Strickland first goes to Paris and lives a destitute but defiantly content life there as an artist, lodging in run-down hotels and falling prey to both illness and hunger. Strickland cares nothing for physical comfort or needs, but is generously supported by a commercially successful yet unexceptional Dutch painter, Dirk Stroeve, who immediately recognizes Strickland's genius. After helping Strickland recover from a life-threatening condition, Stroeve is repaid by having his wife abandon him for Strickland. Strickland later discards the wife, who then commits suicide - yet another human casualty in Strickland's single-minded pursuit of Art and Beauty.
After the Paris episode, the story continues in Tahiti. Strickland has already died, and the narrator attempts to piece together his life there from the recollections of others. He finds that Strickland had taken up with a native woman and started painting profusely. We learn that Strickland had settled for a short while in the French port of Marseilles before traveling to Tahiti, where he lived for a few years before finally dying of leprosy.
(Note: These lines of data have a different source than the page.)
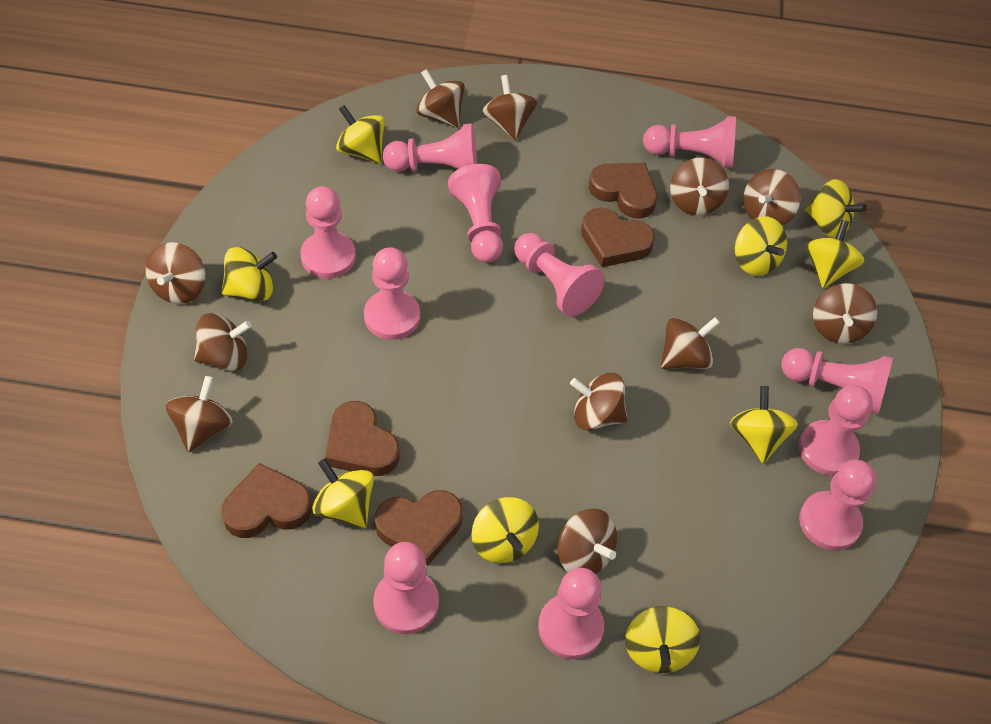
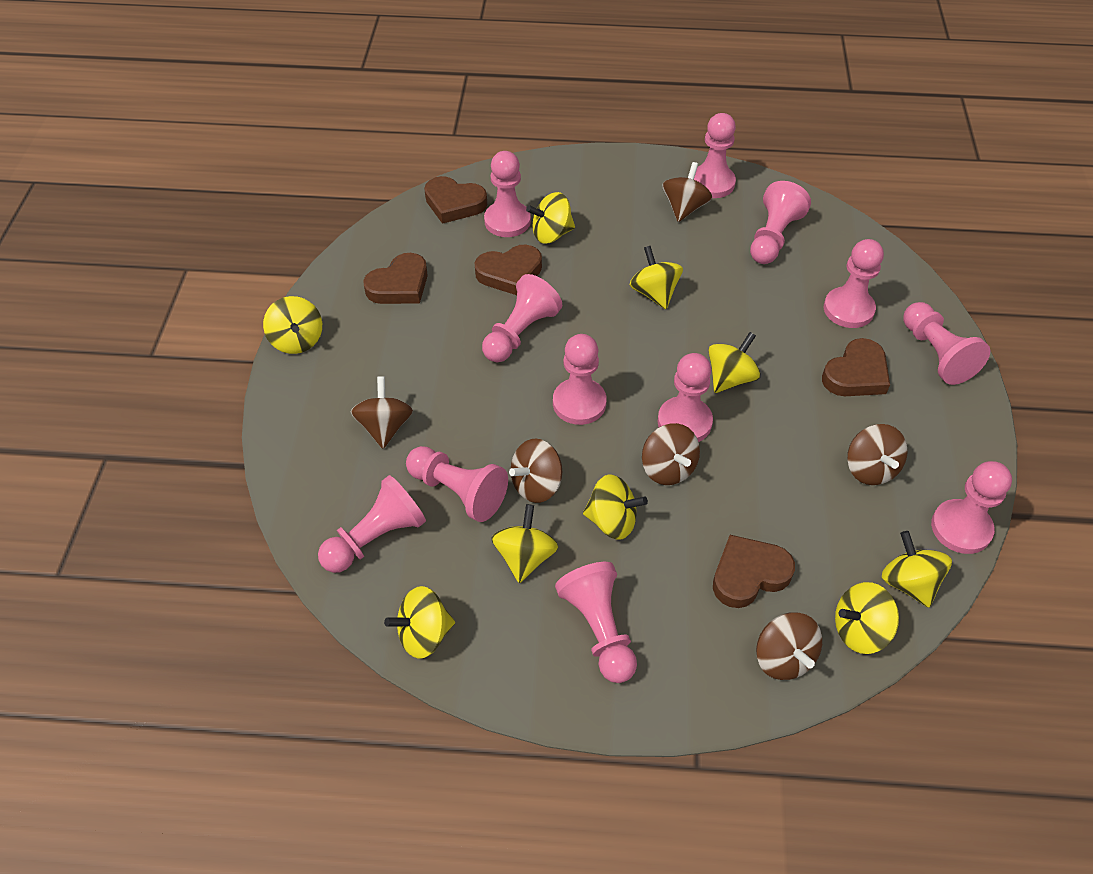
brown spinning top: 11 -> 6
pink pawn: 11 -> 12

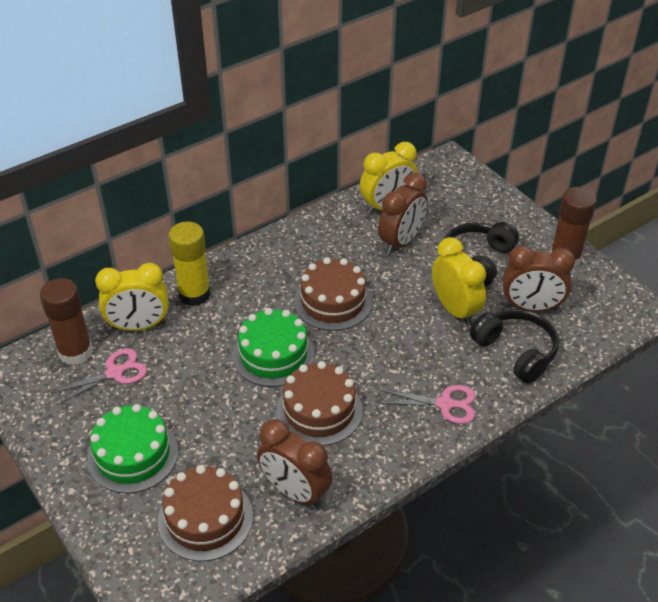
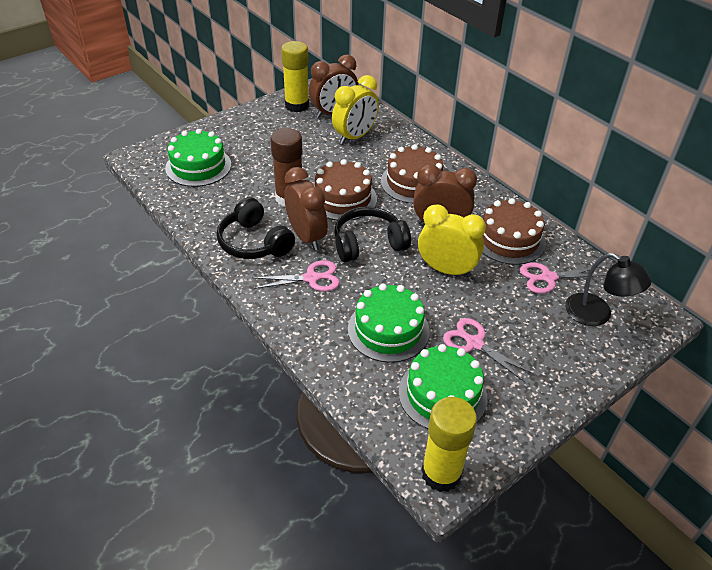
black lamp: 0 -> 1
brown glue stick: 2 -> 1
green cake: 2 -> 3
pink scissors: 2 -> 3
yellow clock: 3 -> 2
yellow glue stick: 1 -> 2

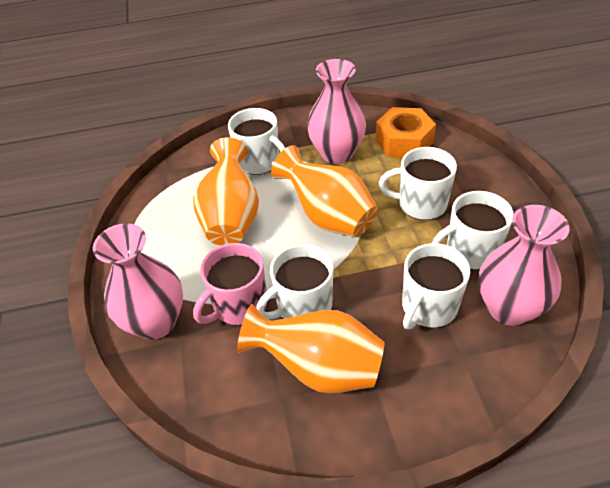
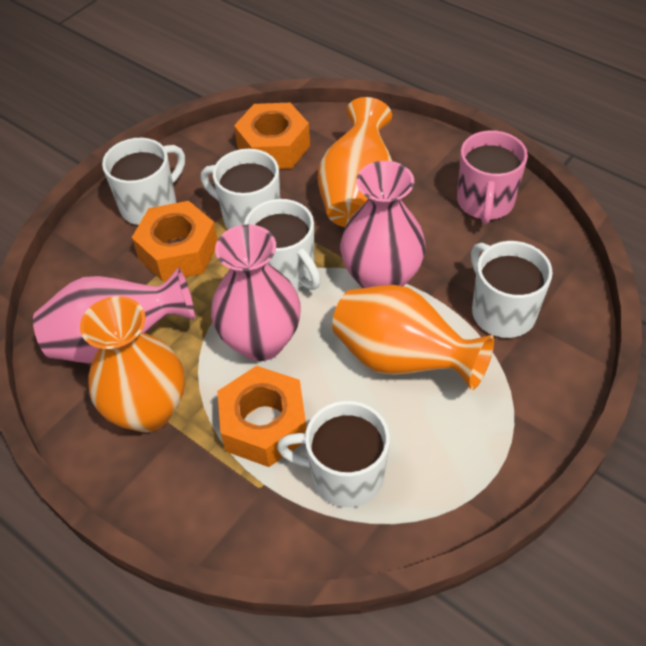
orange nut: 1 -> 3

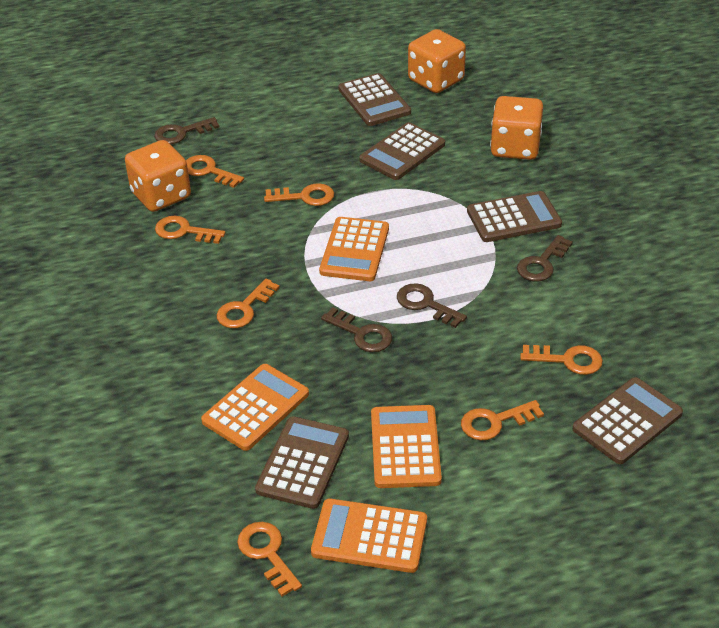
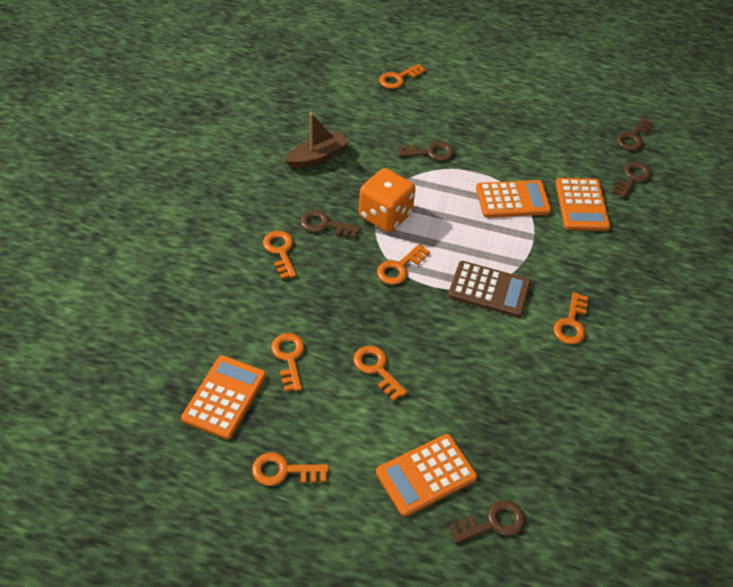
brown boat: 0 -> 1
brown calculator: 5 -> 1
brown key: 4 -> 5
orange dice: 3 -> 1

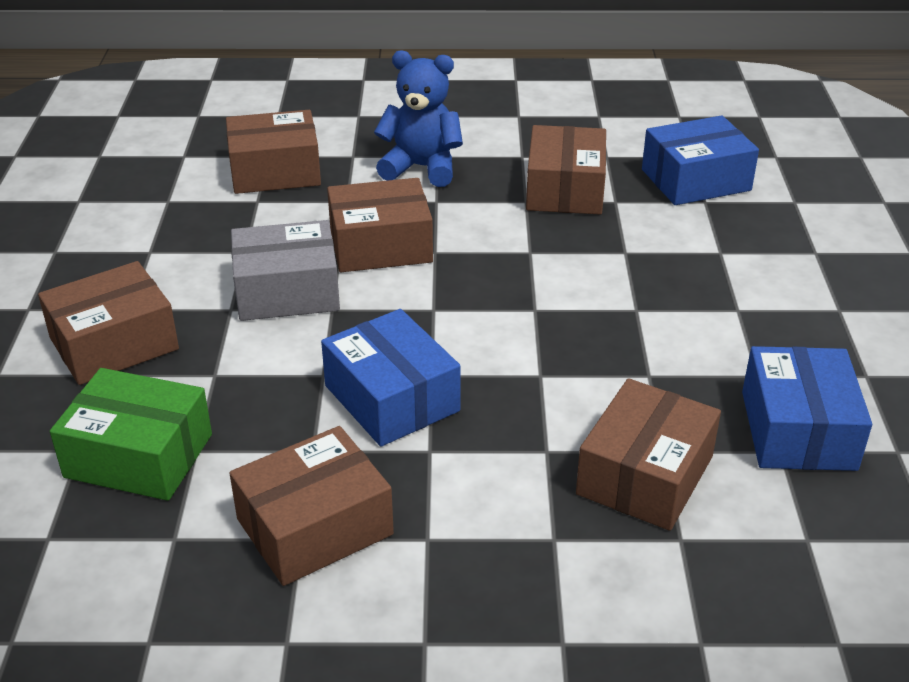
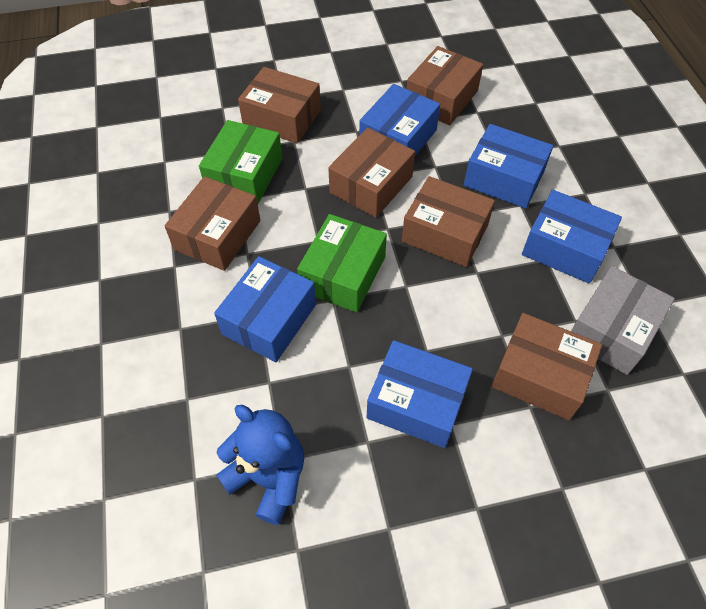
blue box: 3 -> 5
green box: 1 -> 2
Strickland left behind numerous paintings, but his [magnum opus], which he painted on the walls of his hut in a half-crazed state of leprosy-induced blindness, was burnt down after his death by his wife under his orders.
The inspiration for this story, Paul Gauguin, is considered to be the founder of primitivism in art. The main differences between Gauguin and Strickland are that Gauguin was French rather than English, and whilst Maugham describes the character of Strickland as being ignorant of his contemporaries in Modern art, Gauguin himself was well acquainted with Van Gogh. How many of the details of the story are based on fact is not known. However, Maugham had visited the place where Gauguin lived in Tahiti, and purchased some glass panels painted by Gauguin in his final days.
The book was filmed by Albert Lewin in 1943.
According to some sources, the title, the meaning of which is not explicitly revealed in the book, was taken from a review of Of Human Bondage in which the novel's protagonist, Philip Carey, is described as "so busy yearning for the moon that he never saw the sixpence at his feet." Presumably Strickland's "moon" is the idealistic realm of Art and Beauty, while the "sixpence" represents human relationships and the ordinary pleasures of life.